Défense des communes et de la vie associative

La vie associative est le poumon d’une commune. Il faut la défendre et lui donner les moyens d’assurer ses importantes missions.

Depuis 10 ans, les politiques menées par Nicolas Sarkozy puis François Hollande ont largement fragilisé nos collectivités, notamment les communes.

Le nouveau Président de la République n’apporte aucune modernité sur le sujet. Il poursuit la même politique mortifère en annonçant une nouvelle cure d’austérité de 13 milliards supplémentaires pour les collectivités sur le quinquennat.

D’années en années, il devient impossible de boucler un budget communal en garantissant un haut niveau de services à la population sans augmenter les impôts.

Alors que c’est vers les communes que se tournent en priorité nos concitoyens en cas de problèmes, les moyens pour répondre aux besoins des habitants sont toujours plus affaiblis. En bout de cycle, ce sont nos concitoyens qui sont victimes de cette politique strictement comptable.

Continuer dans cette voie, c’est donc aller vers d’avantage de routes dégradées, moins de manifestations sportives et culturelles, une baisse des subventions aux acteurs associatifs déjà bien fragilisés, des services publics locaux qui ferment  : crèches, foyers de personnes âgées, etc.

Conjugué au recul global de l’Etat, ce sont tous les services de proximité qui sont affectés. Pensons aux permanences des caisses d’allocations familiales, des caisses d’assurance retraite et de la santé au travail, des caisses primaires d’assurance maladie, de la trésorerie municipale, des impôts, de la poste – jusqu’à la délivrance des cartes nationales d’identité, qui n’est plus effectuée, désormais, que dans quelques communes. Face à des métropoles « attrape-tout », ce sont les fractures territoriales qui se creusent en laissant nos villes et nos villages en grande difficulté. La poursuite de cette logique risque d’accentuer le sentiment de relégation et d’abandon qui grandit dans les territoires ruraux et les quartiers populaires.

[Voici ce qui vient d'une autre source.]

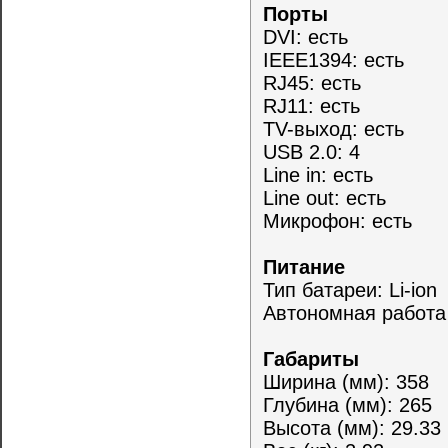
Порты
DVI: есть
IEEE1394: есть
RJ45: есть
RJ11: есть
TV-выход: есть
USB 2.0: 4
Line in: есть
Line out: есть
Микрофон: есть
Питание
Тип батареи: Li-ion
Автономная работа (
Габариты
Ширина (мм): 358
Глубина (мм): 265
Высота (мм): 29.33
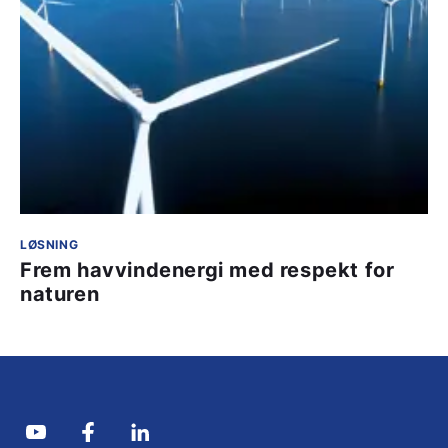
LØSNING
Frem havvindenergi med respekt for
naturen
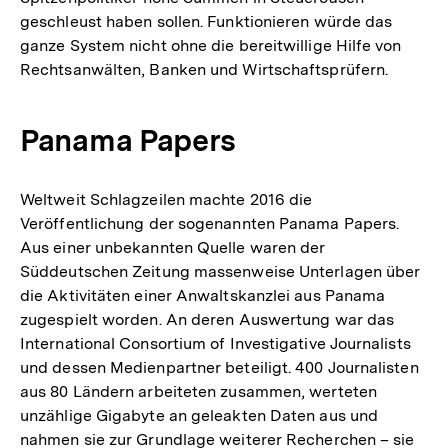
geschleust haben sollen. Funktionieren würde das
ganze System nicht ohne die bereitwillige Hilfe von
Rechtsanwälten, Banken und Wirtschaftsprüfern.
Panama Papers
Weltweit Schlagzeilen machte 2016 die
Veröffentlichung der sogenannten Panama Papers.
Aus einer unbekannten Quelle waren der
Süddeutschen Zeitung massenweise Unterlagen über
die Aktivitäten einer Anwaltskanzlei aus Panama
zugespielt worden. An deren Auswertung war das
International Consortium of Investigative Journalists
und dessen Medienpartner beteiligt. 400 Journalisten
aus 80 Ländern arbeiteten zusammen, werteten
unzählige Gigabyte an geleakten Daten aus und
nahmen sie zur Grundlage weiterer Recherchen – sie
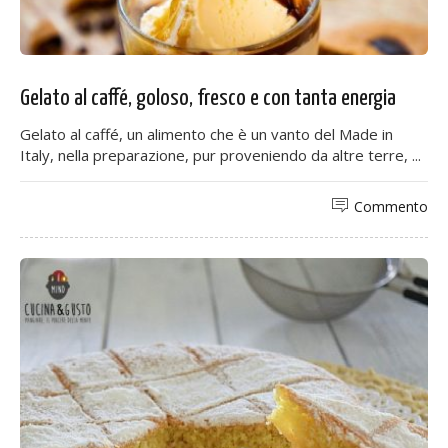
Gelato al caffé, goloso, fresco e con tanta energia
Gelato al caffé, un alimento che è un vanto del Made in
Italy, nella preparazione, pur proveniendo da altre terre, ...
Commento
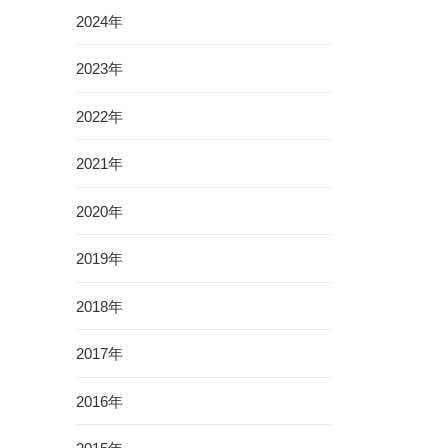
2024年
2023年
2022年
2021年
2020年
2019年
2018年
2017年
2016年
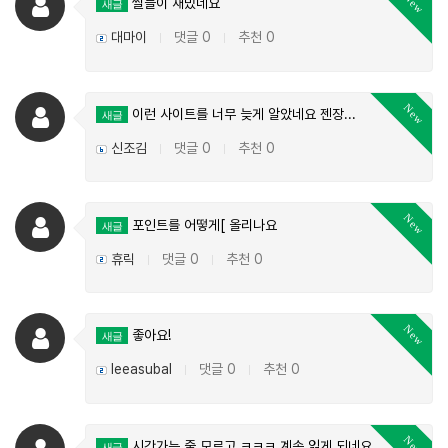
New
썰들이 재밌네요
새글
대마이
댓글 0
추천 0
|
|
New
이런 사이트를 너무 늦게 알았네요 젠장...
새글
신조김
댓글 0
추천 0
|
|
New
포인트를 어떻게[ 올리나요
새글
휴릭
댓글 0
추천 0
|
|
New
좋아요!
새글
leeasubal
댓글 0
추천 0
|
|
New
시간가는 줄 모르고 ㅋㅋㅋ 계속 읽게 되네요..
새글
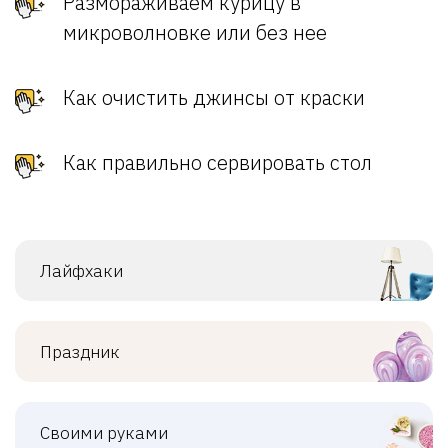
Размораживаем курицу в
микроволновке или без нее
Как очистить джинсы от краски
Как правильно сервировать стол
Лайфхаки
Праздник
Своими руками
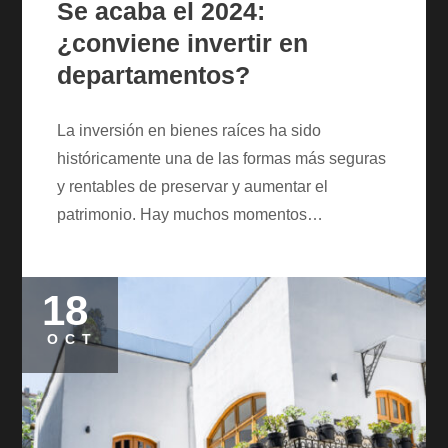
Se acaba el 2024:
¿conviene invertir en
departamentos?
La inversión en bienes raíces ha sido
históricamente una de las formas más seguras
y rentables de preservar y aumentar el
patrimonio. Hay muchos momentos…
18
Posted
on
OCT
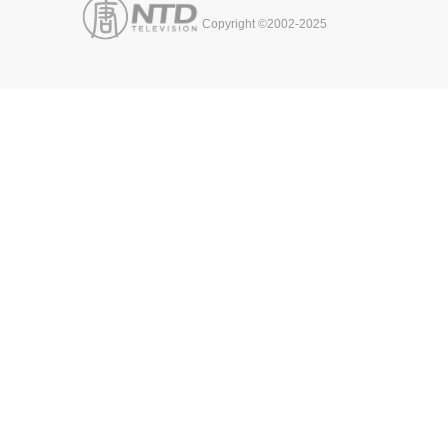
Copyright ©2002-2025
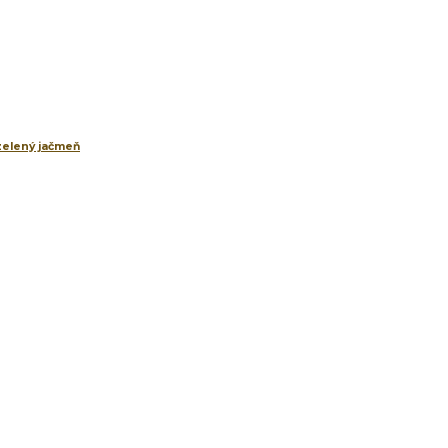
 zelený jačmeň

Nul besoin d’être grand clerc pour constater que le projet politique derrière ces baisses drastiques de dotations est de limiter le pouvoir des maires et d’assassiner la commune. Après avoir proposé la baisse du nombre de parlementaires, Emmanuel Macron entend également réduire le nombre d’élus locaux alors qu’une grande majorité d’entre eux se mettent pourtant au service de l’intérêt général sans toucher aucune indemnité. Qui peut réellement croire qu’il faut moins de démocratie ou moins de proximité dans ce pays  ? Une telle mesure ne peut que creuser encore plus le fossé entre les citoyens et leurs représentants. Face à de telles attaques, il est urgent de mettre en avant nos communes comme échelon territorial le plus précieux dans notre pays. Le dense réseau communal et ses nombreux agents travaillant au service de nos concitoyens est une des richesses de notre nation. Nos villes et nos villages ont toute leur place au cœur de notre République. Ils doivent bénéficier de moyens à la hauteur de leur importance.

L’austérité n’est pas une solution, c’est le problème.